**Excerpted passage**
================================

I saw my first Apple IIe brochure back in 1983. In this brochure were images of people using their Apple II's in the kitchen and parents playing computer games with the kids with the Apple IIe set up on the bed. Seemed so completely silly at the time given the Apple II's huge CPU, disk drive, and CRT monitor. However that was Jobs's vision and we are living it now. Call it marketing, call it vision, call it inspiration, call it whatever.

T.W. Day said...

Yeaaaaaaaah . . . no.

Jobs didn't work for HP, Wozniak did. Job's only claim to technological fame was a lie, Jobs did have a job with Atari, but he didn't accomplish anything technical the first time around. He went off to smoke dope and flit around EuroAsia for a while and came back a bonafide stoner. As Wikipedia correctly tells the story, "Jobs returned to Atari and was given the task of creating a circuit board for the game Breakout. According to Atari co-founder Nolan Bushnell, Atari offered $100 for each chip that was eliminated in the machine. Jobs had little interest in or knowledge of circuit board design and made a deal with Wozniak to split the bonus evenly between them if Wozniak could minimize the number of chips. Much to the amazement of Atari, Wozniak reduced the number of chips by 50, a design so tight that it was impossible to reproduce on an assembly line. According to Wozniak, Jobs told Wozniak that Atari gave them only $700 (instead of the offered $5,000) and that Wozniak's share was thus $350."

================================

**Provided information**
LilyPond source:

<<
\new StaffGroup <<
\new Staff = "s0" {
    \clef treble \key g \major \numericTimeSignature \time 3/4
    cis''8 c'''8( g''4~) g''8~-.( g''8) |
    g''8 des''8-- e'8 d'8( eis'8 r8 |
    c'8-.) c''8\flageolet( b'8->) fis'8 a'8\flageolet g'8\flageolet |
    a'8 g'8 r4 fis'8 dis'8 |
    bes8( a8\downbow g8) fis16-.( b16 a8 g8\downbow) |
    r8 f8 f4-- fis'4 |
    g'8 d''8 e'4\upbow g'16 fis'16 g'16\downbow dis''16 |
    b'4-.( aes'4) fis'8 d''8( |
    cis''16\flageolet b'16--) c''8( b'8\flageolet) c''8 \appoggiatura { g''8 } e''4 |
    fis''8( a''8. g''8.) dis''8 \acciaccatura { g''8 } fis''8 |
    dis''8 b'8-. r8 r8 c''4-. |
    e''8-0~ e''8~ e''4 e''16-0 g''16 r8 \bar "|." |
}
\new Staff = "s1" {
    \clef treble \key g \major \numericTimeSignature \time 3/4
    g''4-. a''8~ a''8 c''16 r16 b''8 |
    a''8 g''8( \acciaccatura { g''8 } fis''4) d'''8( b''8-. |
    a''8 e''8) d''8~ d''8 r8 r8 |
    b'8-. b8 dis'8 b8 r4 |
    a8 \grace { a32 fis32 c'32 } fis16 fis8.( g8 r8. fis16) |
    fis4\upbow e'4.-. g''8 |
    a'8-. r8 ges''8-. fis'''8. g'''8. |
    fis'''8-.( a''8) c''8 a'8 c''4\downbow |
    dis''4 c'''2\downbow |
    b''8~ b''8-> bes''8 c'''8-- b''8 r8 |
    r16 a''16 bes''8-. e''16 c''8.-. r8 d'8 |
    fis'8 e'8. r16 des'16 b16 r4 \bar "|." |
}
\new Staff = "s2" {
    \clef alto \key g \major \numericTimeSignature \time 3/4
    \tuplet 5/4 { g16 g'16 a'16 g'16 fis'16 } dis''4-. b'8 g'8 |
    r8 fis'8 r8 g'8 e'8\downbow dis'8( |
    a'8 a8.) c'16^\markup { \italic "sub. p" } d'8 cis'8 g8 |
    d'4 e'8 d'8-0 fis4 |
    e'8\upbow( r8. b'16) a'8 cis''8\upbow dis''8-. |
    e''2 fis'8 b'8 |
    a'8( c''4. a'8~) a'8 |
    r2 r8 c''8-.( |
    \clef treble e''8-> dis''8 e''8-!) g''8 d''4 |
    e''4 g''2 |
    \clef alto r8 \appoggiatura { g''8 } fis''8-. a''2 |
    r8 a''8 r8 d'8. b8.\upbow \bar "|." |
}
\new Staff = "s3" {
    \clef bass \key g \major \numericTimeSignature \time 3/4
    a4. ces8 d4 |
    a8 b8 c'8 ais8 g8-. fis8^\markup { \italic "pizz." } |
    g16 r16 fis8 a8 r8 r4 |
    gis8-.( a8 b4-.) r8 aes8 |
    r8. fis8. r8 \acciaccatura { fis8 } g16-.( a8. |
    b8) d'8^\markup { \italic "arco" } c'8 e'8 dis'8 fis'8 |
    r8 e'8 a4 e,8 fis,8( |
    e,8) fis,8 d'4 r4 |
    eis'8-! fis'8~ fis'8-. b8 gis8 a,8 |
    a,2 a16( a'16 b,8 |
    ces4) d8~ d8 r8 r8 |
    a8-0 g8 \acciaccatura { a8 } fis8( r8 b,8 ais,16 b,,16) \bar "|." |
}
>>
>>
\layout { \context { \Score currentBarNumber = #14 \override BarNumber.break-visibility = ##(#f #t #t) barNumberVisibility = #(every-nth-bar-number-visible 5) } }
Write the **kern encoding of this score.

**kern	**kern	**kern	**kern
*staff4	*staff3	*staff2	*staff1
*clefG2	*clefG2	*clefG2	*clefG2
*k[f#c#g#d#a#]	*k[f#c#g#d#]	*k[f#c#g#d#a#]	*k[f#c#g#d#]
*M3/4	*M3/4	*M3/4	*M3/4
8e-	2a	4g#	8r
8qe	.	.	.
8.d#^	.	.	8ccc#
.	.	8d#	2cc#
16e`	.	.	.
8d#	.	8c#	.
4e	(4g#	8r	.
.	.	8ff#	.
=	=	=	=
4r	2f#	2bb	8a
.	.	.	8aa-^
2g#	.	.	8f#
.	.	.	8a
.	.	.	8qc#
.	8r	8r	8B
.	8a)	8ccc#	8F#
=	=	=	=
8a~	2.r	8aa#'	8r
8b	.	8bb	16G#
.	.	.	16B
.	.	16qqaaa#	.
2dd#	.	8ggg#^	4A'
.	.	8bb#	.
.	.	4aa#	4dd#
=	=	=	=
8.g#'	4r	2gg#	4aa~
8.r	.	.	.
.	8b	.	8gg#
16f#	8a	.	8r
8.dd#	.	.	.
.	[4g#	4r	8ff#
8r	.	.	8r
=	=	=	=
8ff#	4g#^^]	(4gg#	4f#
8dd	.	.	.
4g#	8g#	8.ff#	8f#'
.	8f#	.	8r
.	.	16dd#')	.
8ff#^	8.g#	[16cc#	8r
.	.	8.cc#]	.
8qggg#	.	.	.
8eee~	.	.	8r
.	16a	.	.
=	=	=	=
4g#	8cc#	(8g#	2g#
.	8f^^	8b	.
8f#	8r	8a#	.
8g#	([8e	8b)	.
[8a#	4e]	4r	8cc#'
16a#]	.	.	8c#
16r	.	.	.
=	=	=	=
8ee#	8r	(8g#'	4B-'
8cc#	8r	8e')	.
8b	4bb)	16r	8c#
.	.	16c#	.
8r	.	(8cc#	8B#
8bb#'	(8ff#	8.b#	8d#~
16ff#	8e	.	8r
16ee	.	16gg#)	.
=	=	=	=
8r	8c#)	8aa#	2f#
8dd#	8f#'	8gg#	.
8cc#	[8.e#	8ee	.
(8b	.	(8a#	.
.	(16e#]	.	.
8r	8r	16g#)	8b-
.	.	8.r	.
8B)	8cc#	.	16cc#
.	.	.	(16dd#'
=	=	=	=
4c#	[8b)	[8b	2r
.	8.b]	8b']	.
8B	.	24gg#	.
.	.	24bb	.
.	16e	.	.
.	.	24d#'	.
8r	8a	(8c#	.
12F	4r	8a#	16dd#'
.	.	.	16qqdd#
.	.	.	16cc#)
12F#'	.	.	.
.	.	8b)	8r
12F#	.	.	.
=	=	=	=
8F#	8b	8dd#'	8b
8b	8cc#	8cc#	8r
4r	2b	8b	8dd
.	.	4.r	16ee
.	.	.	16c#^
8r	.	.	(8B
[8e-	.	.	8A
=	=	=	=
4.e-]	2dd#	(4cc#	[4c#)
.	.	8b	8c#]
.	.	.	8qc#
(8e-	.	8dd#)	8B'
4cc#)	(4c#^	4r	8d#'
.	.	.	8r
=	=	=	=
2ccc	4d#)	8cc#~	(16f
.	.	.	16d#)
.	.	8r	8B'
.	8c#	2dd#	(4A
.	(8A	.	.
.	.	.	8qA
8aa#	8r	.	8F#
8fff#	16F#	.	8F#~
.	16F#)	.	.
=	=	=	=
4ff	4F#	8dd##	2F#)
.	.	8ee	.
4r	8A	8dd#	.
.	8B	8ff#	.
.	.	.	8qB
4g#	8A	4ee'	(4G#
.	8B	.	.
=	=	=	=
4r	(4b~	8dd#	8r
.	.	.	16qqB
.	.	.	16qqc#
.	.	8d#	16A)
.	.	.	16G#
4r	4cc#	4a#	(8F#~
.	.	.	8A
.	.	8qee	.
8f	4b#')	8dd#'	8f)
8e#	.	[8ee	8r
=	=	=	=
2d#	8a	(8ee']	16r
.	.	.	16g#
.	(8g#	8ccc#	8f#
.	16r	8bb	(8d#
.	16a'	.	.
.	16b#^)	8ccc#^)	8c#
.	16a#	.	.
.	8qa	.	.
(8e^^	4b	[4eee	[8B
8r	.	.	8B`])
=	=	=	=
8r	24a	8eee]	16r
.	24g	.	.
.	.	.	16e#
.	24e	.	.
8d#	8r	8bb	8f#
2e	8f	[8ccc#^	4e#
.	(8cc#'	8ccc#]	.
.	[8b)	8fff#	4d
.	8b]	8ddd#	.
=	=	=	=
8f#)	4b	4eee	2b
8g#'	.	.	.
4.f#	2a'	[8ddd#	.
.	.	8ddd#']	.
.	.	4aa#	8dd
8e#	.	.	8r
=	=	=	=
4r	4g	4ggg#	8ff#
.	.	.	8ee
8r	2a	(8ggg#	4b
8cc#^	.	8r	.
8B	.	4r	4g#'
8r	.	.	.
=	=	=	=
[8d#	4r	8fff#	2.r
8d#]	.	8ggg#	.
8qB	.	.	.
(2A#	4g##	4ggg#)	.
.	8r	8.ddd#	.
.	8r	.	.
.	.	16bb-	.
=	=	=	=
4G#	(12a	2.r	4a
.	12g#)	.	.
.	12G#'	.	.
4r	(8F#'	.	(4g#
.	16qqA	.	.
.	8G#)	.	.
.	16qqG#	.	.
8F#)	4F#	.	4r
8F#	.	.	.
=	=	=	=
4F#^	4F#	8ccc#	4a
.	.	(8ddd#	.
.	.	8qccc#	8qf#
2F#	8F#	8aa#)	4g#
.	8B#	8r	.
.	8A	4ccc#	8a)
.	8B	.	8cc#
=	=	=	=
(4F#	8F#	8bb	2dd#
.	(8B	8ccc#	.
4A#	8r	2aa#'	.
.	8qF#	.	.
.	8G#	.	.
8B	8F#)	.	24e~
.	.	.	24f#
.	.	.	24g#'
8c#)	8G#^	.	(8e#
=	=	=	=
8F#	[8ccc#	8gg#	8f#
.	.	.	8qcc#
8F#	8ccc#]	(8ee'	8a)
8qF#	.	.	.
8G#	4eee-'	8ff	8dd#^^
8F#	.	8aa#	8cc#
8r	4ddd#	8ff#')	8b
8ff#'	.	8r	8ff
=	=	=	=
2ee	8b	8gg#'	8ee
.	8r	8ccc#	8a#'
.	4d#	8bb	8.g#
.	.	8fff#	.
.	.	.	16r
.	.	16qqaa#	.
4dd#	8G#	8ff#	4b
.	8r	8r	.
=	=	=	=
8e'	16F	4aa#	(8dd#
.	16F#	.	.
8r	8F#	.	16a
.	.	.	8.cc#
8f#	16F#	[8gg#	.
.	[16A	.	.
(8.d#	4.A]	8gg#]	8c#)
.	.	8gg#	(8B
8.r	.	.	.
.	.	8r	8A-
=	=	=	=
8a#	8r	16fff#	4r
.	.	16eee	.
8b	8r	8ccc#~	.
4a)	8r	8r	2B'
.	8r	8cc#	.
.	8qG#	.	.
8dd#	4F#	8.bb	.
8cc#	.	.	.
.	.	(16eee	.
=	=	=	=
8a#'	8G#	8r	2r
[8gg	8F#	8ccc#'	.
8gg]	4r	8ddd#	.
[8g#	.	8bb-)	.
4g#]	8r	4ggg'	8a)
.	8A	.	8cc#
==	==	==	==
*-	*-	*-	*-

================================

**Problems and tasks**
- A) Using the passage about Jobs and the Apple II, decide whether each statement agrees with it: (i) the writer first saw an Apple IIe brochure in 1983; (ii) Jobs worked for HP; (iii) Wozniak cut the number of chips by 50. Answer yes or no for each, and quote the words that settle it.
- B) Carry on the passage about Jobs and the Apple II, picking up after its last sentence.
The items have nothing to do with any of this.

**Expected responses**
- A)
(i) Yes: "I saw my first Apple IIe brochure back in 1983."
(ii) No: "Jobs didn't work for HP, Wozniak did."
(iii) Yes: "Wozniak reduced the number of chips by 50"

- B)
The Apple II was a worthless hacker's toy, until Microsoft designed a CP/M card that allowed it to run business applications. I ran a manufacturing company on those things until we bought Osborne Execs for a pittance after that company bellied-up. The Mac was equally useless, until Microsoft ported Office apps to that unreliable platform. Obviously, Apple and Jobs snagged the Mac OS from Xerox's GEM OS, which did everything the Mac could do on an IBM platform, but the Xerox fools couldn't market an ice cube in Death Valley, so Apple took the credit for a "borrowed idea."

There are too many kids writing history these days. They don't do research, ask anyone who was there, or do much more than buy into the marketing BS they've been fed their whole lives.

Every piece of Apple technology was there before they branded it. Branding and packaging existing ideas is the company's claim to fame and there is no selling that short. They may be last to the party, but nobody sells tickets to the show better than Job's Apple. It remains to be seen if they can follow that act with any substance.

Joe said...

Wozniak worked for HP's calculator division. Jobs at age twelve cold called Bill Hewlett asking for parts and got a summer internship in the test equipment side.

Microsoft Word and Multiplan made the Mac popular? Sorry but Aldus Pagemaker and desktop publishing is what gave rise to the Mac.

But hell I was a commodore 64 person back then so what do I know. I must be one of those kids rewriting history.

I still stand by my post.

I agree that Jobs i

T.W. Day said...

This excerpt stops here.